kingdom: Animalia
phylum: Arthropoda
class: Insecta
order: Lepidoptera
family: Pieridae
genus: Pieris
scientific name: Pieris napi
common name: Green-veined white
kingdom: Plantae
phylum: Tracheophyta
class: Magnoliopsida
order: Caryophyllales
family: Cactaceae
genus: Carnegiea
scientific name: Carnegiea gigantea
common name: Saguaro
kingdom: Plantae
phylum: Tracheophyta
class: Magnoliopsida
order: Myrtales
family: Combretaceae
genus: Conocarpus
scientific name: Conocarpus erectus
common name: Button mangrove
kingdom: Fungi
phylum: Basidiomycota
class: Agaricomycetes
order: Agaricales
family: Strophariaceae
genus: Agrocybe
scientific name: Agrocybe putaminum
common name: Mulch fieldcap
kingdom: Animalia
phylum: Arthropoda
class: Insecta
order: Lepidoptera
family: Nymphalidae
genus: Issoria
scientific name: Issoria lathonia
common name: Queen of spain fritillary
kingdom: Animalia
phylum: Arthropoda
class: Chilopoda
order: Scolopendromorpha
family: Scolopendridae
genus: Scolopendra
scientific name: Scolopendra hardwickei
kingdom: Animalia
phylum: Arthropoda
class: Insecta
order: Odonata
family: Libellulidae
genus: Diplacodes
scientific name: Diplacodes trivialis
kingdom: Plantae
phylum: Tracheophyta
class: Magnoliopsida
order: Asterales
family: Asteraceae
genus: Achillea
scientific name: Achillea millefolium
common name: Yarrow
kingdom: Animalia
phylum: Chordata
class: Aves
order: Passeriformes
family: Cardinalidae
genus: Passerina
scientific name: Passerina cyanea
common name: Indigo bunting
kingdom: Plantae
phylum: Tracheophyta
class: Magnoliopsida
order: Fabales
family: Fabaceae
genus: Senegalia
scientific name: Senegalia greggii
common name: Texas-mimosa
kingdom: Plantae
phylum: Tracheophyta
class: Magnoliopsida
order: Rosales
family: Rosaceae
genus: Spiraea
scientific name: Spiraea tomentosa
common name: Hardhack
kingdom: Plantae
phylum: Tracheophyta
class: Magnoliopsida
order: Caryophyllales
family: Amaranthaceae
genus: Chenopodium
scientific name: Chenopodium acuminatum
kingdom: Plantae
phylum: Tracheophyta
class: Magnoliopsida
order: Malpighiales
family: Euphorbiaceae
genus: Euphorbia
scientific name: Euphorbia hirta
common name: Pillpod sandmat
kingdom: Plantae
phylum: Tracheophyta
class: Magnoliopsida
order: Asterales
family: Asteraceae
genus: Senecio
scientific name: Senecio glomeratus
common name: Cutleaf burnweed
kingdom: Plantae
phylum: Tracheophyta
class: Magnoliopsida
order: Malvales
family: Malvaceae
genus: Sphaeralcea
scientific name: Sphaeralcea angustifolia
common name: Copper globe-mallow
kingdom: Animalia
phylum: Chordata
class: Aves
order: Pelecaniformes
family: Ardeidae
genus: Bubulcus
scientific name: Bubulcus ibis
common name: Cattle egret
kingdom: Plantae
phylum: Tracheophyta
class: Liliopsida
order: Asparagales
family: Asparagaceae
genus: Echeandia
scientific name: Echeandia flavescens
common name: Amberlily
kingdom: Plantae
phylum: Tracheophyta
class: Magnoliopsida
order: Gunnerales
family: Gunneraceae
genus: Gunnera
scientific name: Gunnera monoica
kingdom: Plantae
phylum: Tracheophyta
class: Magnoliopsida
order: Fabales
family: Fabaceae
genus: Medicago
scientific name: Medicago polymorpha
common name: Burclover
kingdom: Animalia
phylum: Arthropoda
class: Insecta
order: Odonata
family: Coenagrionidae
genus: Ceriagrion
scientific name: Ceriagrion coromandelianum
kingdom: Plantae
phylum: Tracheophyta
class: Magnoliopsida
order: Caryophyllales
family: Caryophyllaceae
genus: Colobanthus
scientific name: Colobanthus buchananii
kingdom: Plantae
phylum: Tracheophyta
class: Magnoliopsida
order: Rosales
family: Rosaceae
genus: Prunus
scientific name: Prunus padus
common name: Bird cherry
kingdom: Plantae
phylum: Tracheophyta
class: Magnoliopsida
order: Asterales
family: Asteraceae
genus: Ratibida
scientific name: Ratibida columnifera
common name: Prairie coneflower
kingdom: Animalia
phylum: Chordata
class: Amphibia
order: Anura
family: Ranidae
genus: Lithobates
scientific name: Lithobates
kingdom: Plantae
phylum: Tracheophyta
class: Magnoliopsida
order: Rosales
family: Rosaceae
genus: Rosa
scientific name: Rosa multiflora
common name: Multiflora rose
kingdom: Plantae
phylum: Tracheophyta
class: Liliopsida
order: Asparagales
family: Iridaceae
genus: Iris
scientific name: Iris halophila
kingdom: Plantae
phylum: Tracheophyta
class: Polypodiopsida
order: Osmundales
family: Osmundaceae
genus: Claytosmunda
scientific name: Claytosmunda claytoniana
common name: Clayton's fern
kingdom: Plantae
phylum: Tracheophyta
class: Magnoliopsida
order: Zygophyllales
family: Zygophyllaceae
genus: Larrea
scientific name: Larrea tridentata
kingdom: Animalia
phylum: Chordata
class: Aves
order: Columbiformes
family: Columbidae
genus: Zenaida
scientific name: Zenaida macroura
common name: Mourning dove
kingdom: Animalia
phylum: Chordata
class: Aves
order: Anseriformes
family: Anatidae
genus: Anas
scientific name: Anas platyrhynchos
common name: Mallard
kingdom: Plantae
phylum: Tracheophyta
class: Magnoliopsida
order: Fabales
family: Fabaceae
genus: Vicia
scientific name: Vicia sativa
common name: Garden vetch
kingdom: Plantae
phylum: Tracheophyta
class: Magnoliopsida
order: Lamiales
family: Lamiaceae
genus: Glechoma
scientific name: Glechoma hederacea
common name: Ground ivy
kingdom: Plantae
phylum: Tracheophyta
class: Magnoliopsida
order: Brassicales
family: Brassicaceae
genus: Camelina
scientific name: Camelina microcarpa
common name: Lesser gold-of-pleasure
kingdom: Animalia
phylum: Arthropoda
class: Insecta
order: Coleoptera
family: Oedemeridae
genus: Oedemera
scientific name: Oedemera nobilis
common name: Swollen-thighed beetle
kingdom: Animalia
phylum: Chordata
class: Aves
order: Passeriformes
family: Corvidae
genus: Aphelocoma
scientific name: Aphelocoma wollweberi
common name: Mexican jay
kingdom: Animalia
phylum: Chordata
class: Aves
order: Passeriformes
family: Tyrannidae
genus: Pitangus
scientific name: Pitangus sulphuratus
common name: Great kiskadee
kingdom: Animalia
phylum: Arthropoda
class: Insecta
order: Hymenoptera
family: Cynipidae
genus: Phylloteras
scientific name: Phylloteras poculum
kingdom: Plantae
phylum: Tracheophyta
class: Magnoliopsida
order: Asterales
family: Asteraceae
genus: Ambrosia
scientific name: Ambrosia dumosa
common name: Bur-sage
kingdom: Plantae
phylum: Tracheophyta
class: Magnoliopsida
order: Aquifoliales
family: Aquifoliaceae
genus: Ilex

- - - - -

*What to work on*: Put every line of the material above into a numbered list, leaving out any blank lines.

*Exercise output*:
1. kingdom: Animalia
2. phylum: Arthropoda
3. class: Insecta
4. order: Lepidoptera
5. family: Pieridae
6. genus: Pieris
7. scientific name: Pieris napi
8. common name: Green-veined white
9. kingdom: Plantae
10. phylum: Tracheophyta
11. class: Magnoliopsida
12. order: Caryophyllales
13. family: Cactaceae
14. genus: Carnegiea
15. scientific name: Carnegiea gigantea
16. common name: Saguaro
17. kingdom: Plantae
18. phylum: Tracheophyta
19. class: Magnoliopsida
20. order: Myrtales
21. family: Combretaceae
22. genus: Conocarpus
23. scientific name: Conocarpus erectus
24. common name: Button mangrove
25. kingdom: Fungi
26. phylum: Basidiomycota
27. class: Agaricomycetes
28. order: Agaricales
29. family: Strophariaceae
30. genus: Agrocybe
31. scientific name: Agrocybe putaminum
32. common name: Mulch fieldcap
33. kingdom: Animalia
34. phylum: Arthropoda
35. class: Insecta
36. order: Lepidoptera
37. family: Nymphalidae
38. genus: Issoria
39. scientific name: Issoria lathonia
40. common name: Queen of spain fritillary
41. kingdom: Animalia
42. phylum: Arthropoda
43. class: Chilopoda
44. order: Scolopendromorpha
45. family: Scolopendridae
46. genus: Scolopendra
47. scientific name: Scolopendra hardwickei
48. kingdom: Animalia
49. phylum: Arthropoda
50. class: Insecta
51. order: Odonata
52. family: Libellulidae
53. genus: Diplacodes
54. scientific name: Diplacodes trivialis
55. kingdom: Plantae
56. phylum: Tracheophyta
57. class: Magnoliopsida
58. order: Asterales
59. family: Asteraceae
60. genus: Achillea
61. scientific name: Achillea millefolium
62. common name: Yarrow
63. kingdom: Animalia
64. phylum: Chordata
65. class: Aves
66. order: Passeriformes
67. family: Cardinalidae
68. genus: Passerina
69. scientific name: Passerina cyanea
70. common name: Indigo bunting
71. kingdom: Plantae
72. phylum: Tracheophyta
73. class: Magnoliopsida
74. order: Fabales
75. family: Fabaceae
76. genus: Senegalia
77. scientific name: Senegalia greggii
78. common name: Texas-mimosa
79. kingdom: Plantae
80. phylum: Tracheophyta
81. class: Magnoliopsida
82. order: Rosales
83. family: Rosaceae
84. genus: Spiraea
85. scientific name: Spiraea tomentosa
86. common name: Hardhack
87. kingdom: Plantae
88. phylum: Tracheophyta
89. class: Magnoliopsida
90. order: Caryophyllales
91. family: Amaranthaceae
92. genus: Chenopodium
93. scientific name: Chenopodium acuminatum
94. kingdom: Plantae
95. phylum: Tracheophyta
96. class: Magnoliopsida
97. order: Malpighiales
98. family: Euphorbiaceae
99. genus: Euphorbia
100. scientific name: Euphorbia hirta
101. common name: Pillpod sandmat
102. kingdom: Plantae
103. phylum: Tracheophyta
104. class: Magnoliopsida
105. order: Asterales
106. family: Asteraceae
107. genus: Senecio
108. scientific name: Senecio glomeratus
109. common name: Cutleaf burnweed
110. kingdom: Plantae
111. phylum: Tracheophyta
112. class: Magnoliopsida
113. order: Malvales
114. family: Malvaceae
115. genus: Sphaeralcea
116. scientific name: Sphaeralcea angustifolia
117. common name: Copper globe-mallow
118. kingdom: Animalia
119. phylum: Chordata
120. class: Aves
121. order: Pelecaniformes
122. family: Ardeidae
123. genus: Bubulcus
124. scientific name: Bubulcus ibis
125. common name: Cattle egret
126. kingdom: Plantae
127. phylum: Tracheophyta
128. class: Liliopsida
129. order: Asparagales
130. family: Asparagaceae
131. genus: Echeandia
132. scientific name: Echeandia flavescens
133. common name: Amberlily
134. kingdom: Plantae
135. phylum: Tracheophyta
136. class: Magnoliopsida
137. order: Gunnerales
138. family: Gunneraceae
139. genus: Gunnera
140. scientific name: Gunnera monoica
141. kingdom: Plantae
142. phylum: Tracheophyta
143. class: Magnoliopsida
144. order: Fabales
145. family: Fabaceae
146. genus: Medicago
147. scientific name: Medicago polymorpha
148. common name: Burclover
149. kingdom: Animalia
150. phylum: Arthropoda
151. class: Insecta
152. order: Odonata
153. family: Coenagrionidae
154. genus: Ceriagrion
155. scientific name: Ceriagrion coromandelianum
156. kingdom: Plantae
157. phylum: Tracheophyta
158. class: Magnoliopsida
159. order: Caryophyllales
160. family: Caryophyllaceae
161. genus: Colobanthus
162. scientific name: Colobanthus buchananii
163. kingdom: Plantae
164. phylum: Tracheophyta
165. class: Magnoliopsida
166. order: Rosales
167. family: Rosaceae
168. genus: Prunus
169. scientific name: Prunus padus
170. common name: Bird cherry
171. kingdom: Plantae
172. phylum: Tracheophyta
173. class: Magnoliopsida
174. order: Asterales
175. family: Asteraceae
176. genus: Ratibida
177. scientific name: Ratibida columnifera
178. common name: Prairie coneflower
179. kingdom: Animalia
180. phylum: Chordata
181. class: Amphibia
182. order: Anura
183. family: Ranidae
184. genus: Lithobates
185. scientific name: Lithobates
186. kingdom: Plantae
187. phylum: Tracheophyta
188. class: Magnoliopsida
189. order: Rosales
190. family: Rosaceae
191. genus: Rosa
192. scientific name: Rosa multiflora
193. common name: Multiflora rose
194. kingdom: Plantae
195. phylum: Tracheophyta
196. class: Liliopsida
197. order: Asparagales
198. family: Iridaceae
199. genus: Iris
200. scientific name: Iris halophila
201. kingdom: Plantae
202. phylum: Tracheophyta
203. class: Polypodiopsida
204. order: Osmundales
205. family: Osmundaceae
206. genus: Claytosmunda
207. scientific name: Claytosmunda claytoniana
208. common name: Clayton's fern
209. kingdom: Plantae
210. phylum: Tracheophyta
211. class: Magnoliopsida
212. order: Zygophyllales
213. family: Zygophyllaceae
214. genus: Larrea
215. scientific name: Larrea tridentata
216. kingdom: Animalia
217. phylum: Chordata
218. class: Aves
219. order: Columbiformes
220. family: Columbidae
221. genus: Zenaida
222. scientific name: Zenaida macroura
223. common name: Mourning dove
224. kingdom: Animalia
225. phylum: Chordata
226. class: Aves
227. order: Anseriformes
228. family: Anatidae
229. genus: Anas
230. scientific name: Anas platyrhynchos
231. common name: Mallard
232. kingdom: Plantae
233. phylum: Tracheophyta
234. class: Magnoliopsida
235. order: Fabales
236. family: Fabaceae
237. genus: Vicia
238. scientific name: Vicia sativa
239. common name: Garden vetch
240. kingdom: Plantae
241. phylum: Tracheophyta
242. class: Magnoliopsida
243. order: Lamiales
244. family: Lamiaceae
245. genus: Glechoma
246. scientific name: Glechoma hederacea
247. common name: Ground ivy
248. kingdom: Plantae
249. phylum: Tracheophyta
250. class: Magnoliopsida
251. order: Brassicales
252. family: Brassicaceae
253. genus: Camelina
254. scientific name: Camelina microcarpa
255. common name: Lesser gold-of-pleasure
256. kingdom: Animalia
257. phylum: Arthropoda
258. class: Insecta
259. order: Coleoptera
260. family: Oedemeridae
261. genus: Oedemera
262. scientific name: Oedemera nobilis
263. common name: Swollen-thighed beetle
264. kingdom: Animalia
265. phylum: Chordata
266. class: Aves
267. order: Passeriformes
268. family: Corvidae
269. genus: Aphelocoma
270. scientific name: Aphelocoma wollweberi
271. common name: Mexican jay
272. kingdom: Animalia
273. phylum: Chordata
274. class: Aves
275. order: Passeriformes
276. family: Tyrannidae
277. genus: Pitangus
278. scientific name: Pitangus sulphuratus
279. common name: Great kiskadee
280. kingdom: Animalia
281. phylum: Arthropoda
282. class: Insecta
283. order: Hymenoptera
284. family: Cynipidae
285. genus: Phylloteras
286. scientific name: Phylloteras poculum
287. kingdom: Plantae
288. phylum: Tracheophyta
289. class: Magnoliopsida
290. order: Asterales
291. family: Asteraceae
292. genus: Ambrosia
293. scientific name: Ambrosia dumosa
294. common name: Bur-sage
295. kingdom: Plantae
296. phylum: Tracheophyta
297. class: Magnoliopsida
298. order: Aquifoliales
299. family: Aquifoliaceae
300. genus: Ilex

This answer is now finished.